*** Begin section ***

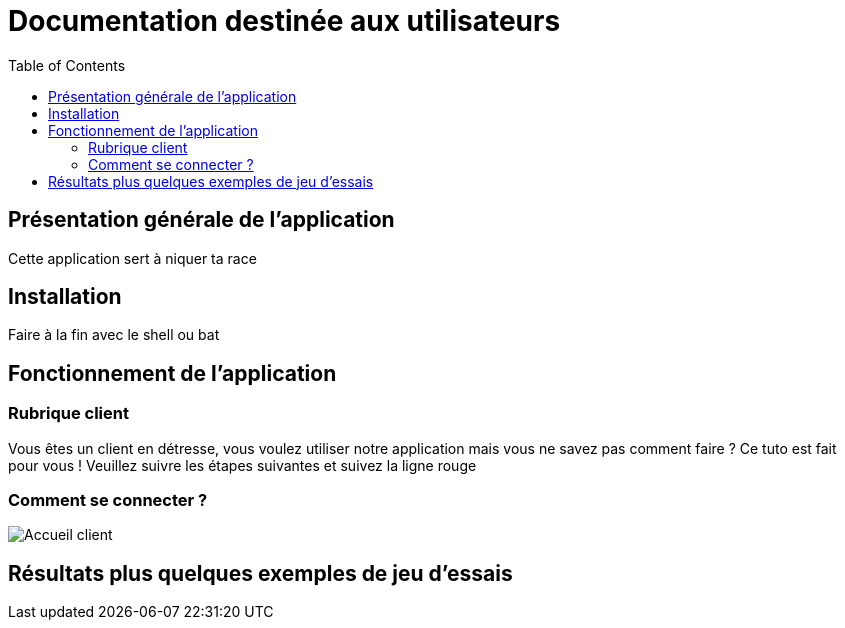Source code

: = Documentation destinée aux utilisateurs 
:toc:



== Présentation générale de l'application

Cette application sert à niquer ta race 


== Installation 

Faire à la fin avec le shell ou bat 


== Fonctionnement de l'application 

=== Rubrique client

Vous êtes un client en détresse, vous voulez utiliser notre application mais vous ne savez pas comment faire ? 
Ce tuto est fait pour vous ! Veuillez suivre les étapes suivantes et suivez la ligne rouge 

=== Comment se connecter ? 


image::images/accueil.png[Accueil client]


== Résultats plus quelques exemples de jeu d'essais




*** End section ***

Your task> Every line above is to be returned exactly, with its pictures removed.

Output>
Source code

: = Documentation destinée aux utilisateurs 
:toc:



== Présentation générale de l'application

Cette application sert à niquer ta race 


== Installation 

Faire à la fin avec le shell ou bat 


== Fonctionnement de l'application 

=== Rubrique client

Vous êtes un client en détresse, vous voulez utiliser notre application mais vous ne savez pas comment faire ? 
Ce tuto est fait pour vous ! Veuillez suivre les étapes suivantes et suivez la ligne rouge 

=== Comment se connecter ? 


image::images/accueil.png[Accueil client]


== Résultats plus quelques exemples de jeu d'essais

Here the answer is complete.